Circuitbreaker to avoid and monitor access to stale NFS mounts
When an NFS currently becomes inaccessible, the exists?
cache is being incorrectly set when trying to access a repository on that NFS. Causing the repository to appear missing, as described in https://gitlab.com/gitlab-com/infrastructure/issues/1775.
To avoid this, we can wrap the repository NFS calls in a CircuitBreaker as suggested by @pcarranza.
If the repository call fails because of a Rugged::OSError
we will check if the repository_storage_path
is available using Pathname#realpath
. If it is, we will just raise the exception, since it could just mean the repository is missing, which is acceptable.
If the check using Pathname#realpath
raises an Errno::EIO
we will store the the time for this exception and increment a failure counter in redis. And raise the exception wrapped in a StorageNotAvailable
exception.
The exception information stored in redis needs to be specific to a host and a storage path. Because having an NFS not respond on 1 system, does not mean it wont respond on another host.

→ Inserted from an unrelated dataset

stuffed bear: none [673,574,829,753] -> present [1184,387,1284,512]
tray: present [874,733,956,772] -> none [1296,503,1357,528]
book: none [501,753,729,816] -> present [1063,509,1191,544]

If we have a second request, but the last failure was less then 5 seconds ago, we will not retry accessing the storage, again since the calls to the storage take a long time when the NFS is not responding. This will avoid clogging up the web-workers.
If there are more than 10 subsequent failures for the same storage on the same host, the request will be blocked since there's probably something wrong with the storage in that case and we raise a different exception.
There could be a view in the admin panel that shows the number of issues with a certain storage. And a button to clear the stored exceptions so the requests are executed again.
Next to that, we need to make sure the ruby app starts when a storage is not available. It is currently being blocked in the 06_validations
initializer with the same Errno::EIO
exception.